Hardaway coaches high school and AAU back in his native Memphis after a decorated career that included more than $120 million in NBA salary. Life has come full circle, as he’s now coaching top-five forward
Hardaway says he hopes that this scandal brings the topic of paying college athletes to the forefront and bring positive change to the sport. “I hope it brings that topic up,” he said at USA Basketball, where he worked as a court coach. “Most of the kids that go to college on scholarship can’t afford to buy clothes to go to the college.”
DeMatha Catholic coach Mike Jones worked with Hardaway at USA Basketball. DeMatha, which is in Hyattsville, Maryland, is one of the country’s most fabled programs, annually sending its starting five and a few bench players off to college on Division I scholarships. (No. 1 NBA draft pick Markelle Fultz is a recent graduate). Jones hopes the federal investigation can yield positive change, but only if there’s a baseline understanding of the realities of amateur basketball. He said things will not change “if people are naïve enough to think this doesn’t go on, and that was a rarity and it just started.”
If the summer basketball paradigm does change, Jones suggested that this could “give some power back to the high schools and high school coaches.” He added: “I’m never one who is going to suggest all high school coaches are good, and all summer coaches are bad. That’s totally not the case. In high school, we play under rules and regulations. Our kids have to achieve a standard in the classroom to play. There’s a lot of differences that I think are good for the game that should be emphasized.”
Rod Hampton is the father of R.J. Hampton, one of the top point guards in the class of 2020. Rod Hampton said he just finished the first year of a three-year contract from Adidas to coach his son’s team, Texas Basketball Unlimited. He declined to give the financial terms, but it’s become common for parents of top prospects to land deals from sneaker companies to coach summer basketball teams.
Hampton, who played at SMU, works as a logistics consultant by day. He also runs a side business training players. He said he doesn’t see the federal investigation slowing down the business of grassroots basketball. “At the end of the day, we all say it’s a dirty game,” he said. “I don’t think it’s going to stop. But there’s going to be people held accountable for wrongdoing and it’s going to not be limited to one. The playing field has been leveled.”

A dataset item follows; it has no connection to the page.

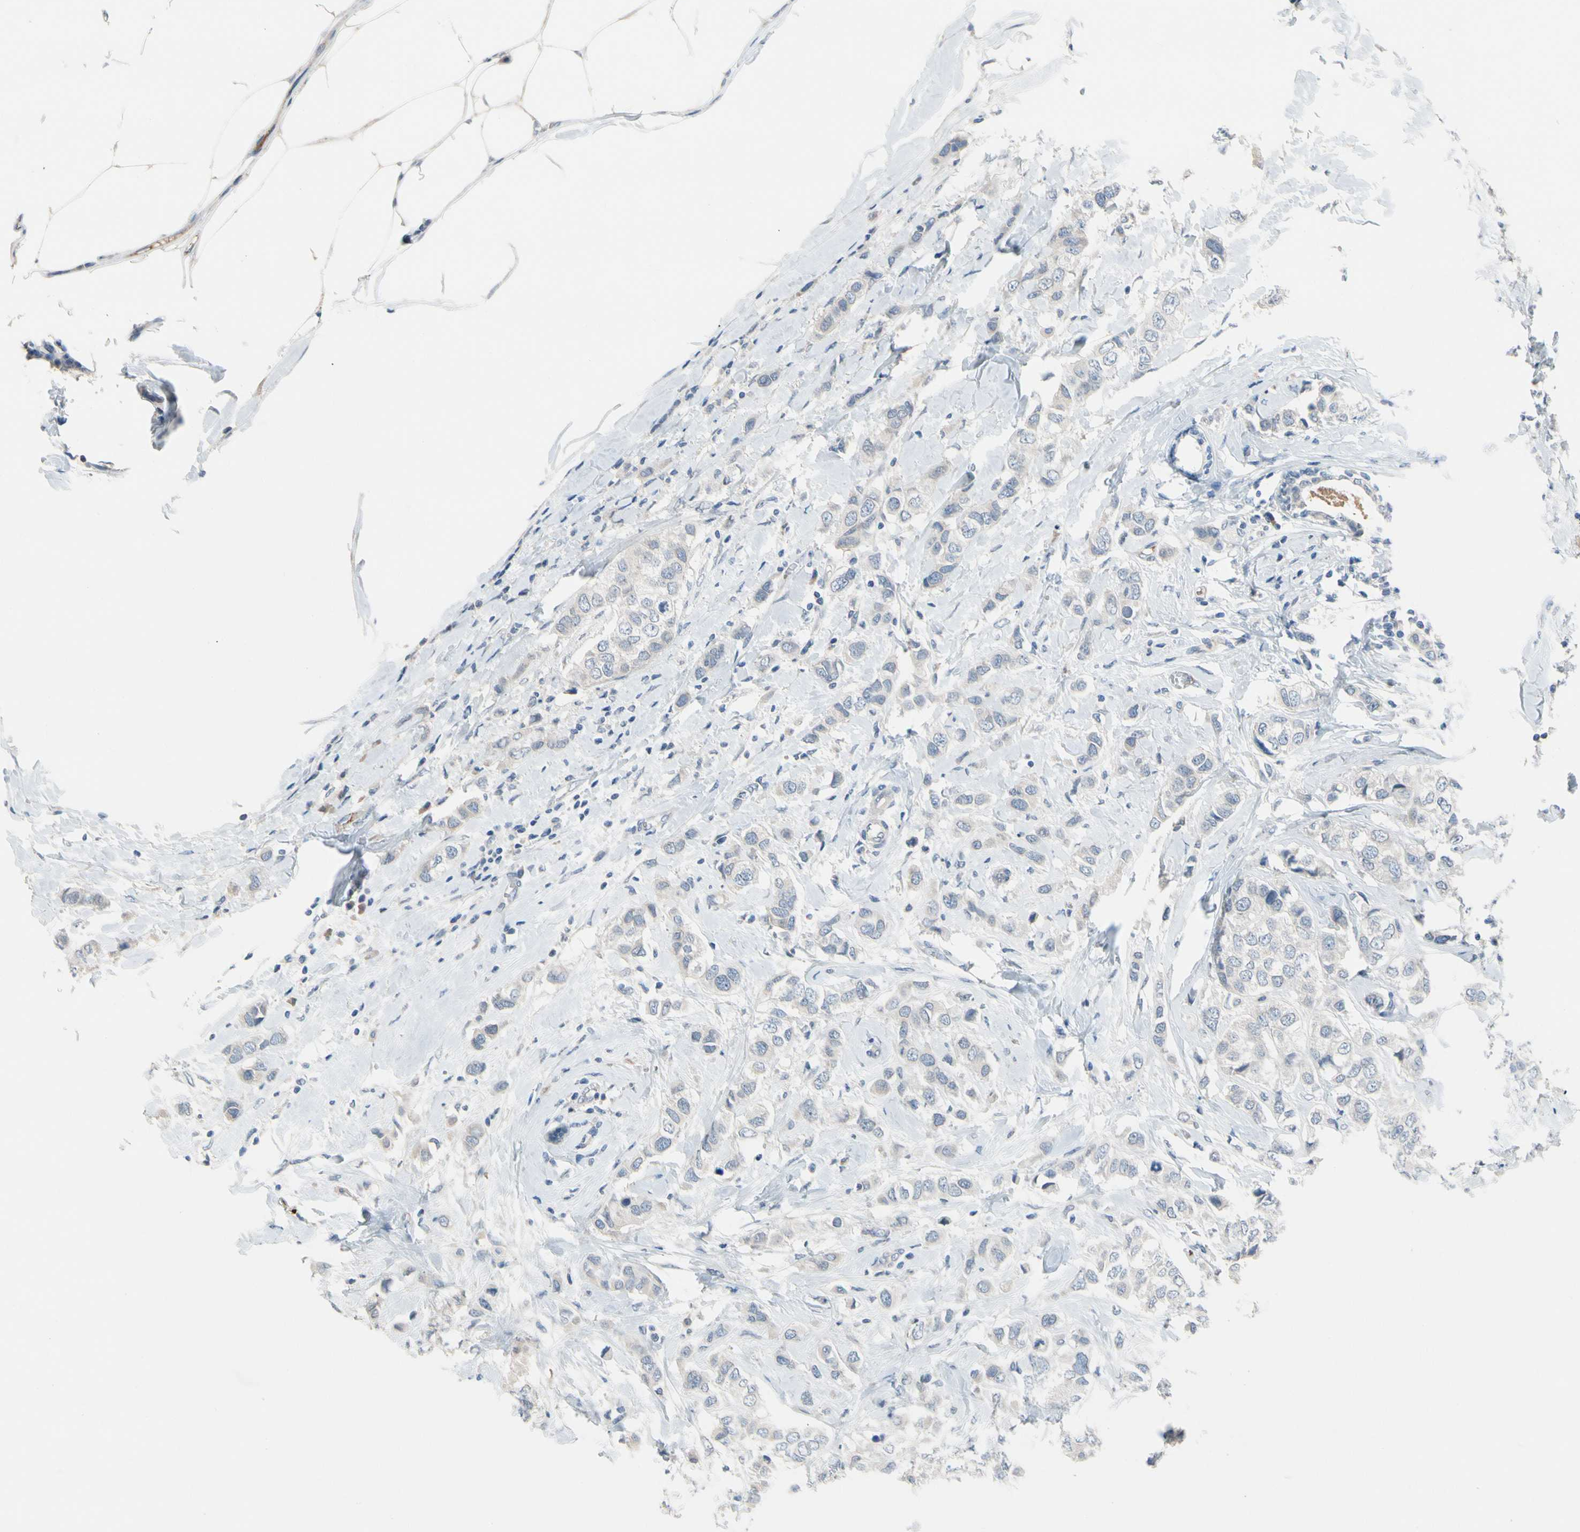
{"staining": {"intensity": "weak", "quantity": "<25%", "location": "cytoplasmic/membranous"}, "tissue": "breast cancer", "cell_type": "Tumor cells", "image_type": "cancer", "snomed": [{"axis": "morphology", "description": "Duct carcinoma"}, {"axis": "topography", "description": "Breast"}], "caption": "Immunohistochemistry (IHC) photomicrograph of human breast cancer stained for a protein (brown), which shows no expression in tumor cells.", "gene": "CNDP1", "patient": {"sex": "female", "age": 50}}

He said he has no ill feelings toward Adidas after news of the arrest of two of its top executives in the federal probe. He said he has no plans to leave Adidas, but admits he’s held a few meetings in case Adidas pulls out of grassroots in the wake of the scandal. “Nothing but goodwill,” he said. ‘I hope it’s back in full force.”
Zion Williamson’s stepfather, Lee Anderson, said he feels similarly about Adidas. He said he hasn’t heard from anyone from the company since the scandal broke, but he also said that’s not surprising because Williamson will be heading to college this summer instead of the grassroots circuit. “It’s a complicated world,” he said. “It’s the shoe companies that have the work to do. They’re trying to build relationships with people so when that time does come after college [to sign a contract] they’re going to have relationships with those guys.”
As Zion Williamson sat on a bleacher on Sunday afternoon conducting an interview, his 4-year old brother, Noah, chased a ball around one of the side courts at the USA Basketball facility. Noah wore hightop Adidas shoes, attempting to dribble a ball that came up to his waist. “He’s going to be the next Chosen One,” Zion said of his little brother. “You heard it here first.”
It will be a few years before Noah potentially heads out on the grassroots circuit. And the only certainty of these unsettled times in the recruiting landscape is that things will likely look a lot different by then.